* **INSTRUÇÕES**
1) Responda com base na resenha sobre Hamlet:
(a) Quais duas versões de Hamlet a resenha menciona antes da leitura?
(b) Que duas alternativas a resenha aponta como mais interessantes do que a leitura feita?
(c) Como a resenha descreve a linguagem da peça?
2) Edite a resenha sobre Hamlet de "Disotelo 30/08/2021Uma Alegoria" até "expectativas da leitura.", substituindo "altas expectativas" por "grandes expectativas".
3) Continue a resenha sobre Hamlet a partir do ponto em que ela termina.

* **TRECHO DO TEXTO**

━━━━━━━━━━━━━━━━━━━━━━━━━━━━━━

Disotelo 30/08/2021Uma Alegoria Atravessa os SéculosFiquei muito encantado quando vi o Hamlet do Laurence Olivier e gostei tbm da versão integral do Keneth Branagh, por isso tinha altas expectativas da leitura.
A experiência da leitura em si não foi das mais agradáveis, essa peça segue a regra; é muito mais interessante encenada do que como objeto de uma leitura casual, teria sido mais interessante ler uma versão com notas de rodapé ou realizar uma leitura coletiva, a linguagem é um pouco difícil, especialmente na tradução a qual eu tive acesso.

━━━━━━━━━━━━━━━━━━━━━━━━━━━━━━

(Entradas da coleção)

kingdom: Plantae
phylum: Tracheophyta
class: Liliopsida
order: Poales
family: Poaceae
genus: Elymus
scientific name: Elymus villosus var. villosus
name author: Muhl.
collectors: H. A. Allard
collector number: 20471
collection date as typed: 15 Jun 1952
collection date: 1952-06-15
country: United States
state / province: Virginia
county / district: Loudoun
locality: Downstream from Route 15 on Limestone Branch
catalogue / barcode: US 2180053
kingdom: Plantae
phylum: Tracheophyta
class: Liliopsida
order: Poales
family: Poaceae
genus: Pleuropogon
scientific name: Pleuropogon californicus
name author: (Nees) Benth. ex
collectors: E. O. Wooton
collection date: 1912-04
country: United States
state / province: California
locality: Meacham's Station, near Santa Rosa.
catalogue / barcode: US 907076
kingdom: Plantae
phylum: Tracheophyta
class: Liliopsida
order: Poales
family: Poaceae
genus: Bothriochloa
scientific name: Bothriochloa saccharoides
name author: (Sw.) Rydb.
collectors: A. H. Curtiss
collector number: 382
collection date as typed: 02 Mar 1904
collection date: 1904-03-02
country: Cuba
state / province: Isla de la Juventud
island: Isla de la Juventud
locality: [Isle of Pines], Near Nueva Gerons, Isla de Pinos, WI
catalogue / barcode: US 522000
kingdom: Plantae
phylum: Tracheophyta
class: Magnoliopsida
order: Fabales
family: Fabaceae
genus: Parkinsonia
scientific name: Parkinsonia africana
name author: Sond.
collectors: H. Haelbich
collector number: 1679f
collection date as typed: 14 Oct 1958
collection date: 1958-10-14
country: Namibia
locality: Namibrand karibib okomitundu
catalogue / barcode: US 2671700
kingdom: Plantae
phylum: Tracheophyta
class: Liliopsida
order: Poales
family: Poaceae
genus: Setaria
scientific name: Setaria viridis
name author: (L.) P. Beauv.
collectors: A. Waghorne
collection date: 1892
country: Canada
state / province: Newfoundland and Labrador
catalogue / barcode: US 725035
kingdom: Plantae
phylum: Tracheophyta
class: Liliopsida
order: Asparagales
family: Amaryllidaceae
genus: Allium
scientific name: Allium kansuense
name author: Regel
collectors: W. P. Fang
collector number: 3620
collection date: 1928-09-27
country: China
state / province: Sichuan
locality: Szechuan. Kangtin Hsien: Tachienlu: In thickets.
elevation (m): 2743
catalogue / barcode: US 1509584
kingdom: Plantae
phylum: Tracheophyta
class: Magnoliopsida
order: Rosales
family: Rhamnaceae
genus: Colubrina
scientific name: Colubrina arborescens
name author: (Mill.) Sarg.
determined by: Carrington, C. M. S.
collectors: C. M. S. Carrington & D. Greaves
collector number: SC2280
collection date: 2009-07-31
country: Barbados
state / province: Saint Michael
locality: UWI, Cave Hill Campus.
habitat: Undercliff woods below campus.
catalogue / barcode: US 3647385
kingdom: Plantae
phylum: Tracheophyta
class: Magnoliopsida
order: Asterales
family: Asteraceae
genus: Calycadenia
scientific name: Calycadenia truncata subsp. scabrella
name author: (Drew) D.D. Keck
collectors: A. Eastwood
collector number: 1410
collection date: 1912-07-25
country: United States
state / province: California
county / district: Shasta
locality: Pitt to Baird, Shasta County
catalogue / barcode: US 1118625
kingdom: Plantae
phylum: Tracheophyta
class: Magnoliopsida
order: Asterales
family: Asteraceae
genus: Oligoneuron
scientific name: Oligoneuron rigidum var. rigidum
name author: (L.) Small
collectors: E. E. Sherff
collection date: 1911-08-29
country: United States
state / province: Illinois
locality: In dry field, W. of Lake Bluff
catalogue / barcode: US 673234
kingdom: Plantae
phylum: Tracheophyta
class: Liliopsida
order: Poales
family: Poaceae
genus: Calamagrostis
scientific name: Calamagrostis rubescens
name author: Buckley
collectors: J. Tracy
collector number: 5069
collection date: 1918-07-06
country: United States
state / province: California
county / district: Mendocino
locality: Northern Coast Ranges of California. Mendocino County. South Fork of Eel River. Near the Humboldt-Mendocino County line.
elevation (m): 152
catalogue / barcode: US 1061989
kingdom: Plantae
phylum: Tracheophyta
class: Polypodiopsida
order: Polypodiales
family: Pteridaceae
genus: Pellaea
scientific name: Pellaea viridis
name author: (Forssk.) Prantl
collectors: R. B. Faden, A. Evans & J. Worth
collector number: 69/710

━━━━━━━━━━━━━━━━━━━━━━━━━━━━━━

* **RESPOSTAS DAS TAREFAS**
1)
(a) O Hamlet de Laurence Olivier e a versão integral de Keneth Branagh.
(b) Ler uma versão com notas de rodapé ou realizar uma leitura coletiva.
(c) Como um pouco difícil, especialmente na tradução que foi lida.

2)
Disotelo 30/08/2021Uma Alegoria Atravessa os SéculosFiquei muito encantado quando vi o Hamlet do Laurence Olivier e gostei tbm da versão integral do Keneth Branagh, por isso tinha grandes expectativas da leitura.

3)
Fora isso, existe uma característica inegavelmente alegórica na obra, sem a qual, creio, ela não pode ser devidamente apreciada, algumas alegorias me escaparam, outras me impressionaram. Eis a minha interpretação pessoal:
1-O enredo fala sobre os nossos impasses diante das farsas que nos são impostas pelas instituições e pessoas; o adepto de uma religião que percebe que os dogmas nos quais ele acreditava são furados, o militante político que descobre que seu político estimado está traindo a causa, o empregado que descobre que a empresa pra qual trabalha tem negócios ilegais, o policial que descobre que seu superior foi subornado, o filho que descobre que o pai está traindo e enganando a sua mãe, em todas essas questões surge o ser ou não ser, o absurdo e a possibilidade de revolta.
2-O fantasma representa a percepção da farsa
3- O novo rei simboliza o agente da farsa
4-A rainha é o tipo de pessoa mais comum no mundo, àquela que faz vista grossa pra não se comprometer.
5- O personagem Hamlet, a pessoa que aceita todas as consequências do combate à farsa, mas é também o agente que, se envolve tanto na luta contra a farsa que acaba excedendo toda o limite razoável, a ponto de prejudicar pessoas inocentes.
6-Polonio é a pessoa submissa que é prejudicada pelo ato de sua submissão.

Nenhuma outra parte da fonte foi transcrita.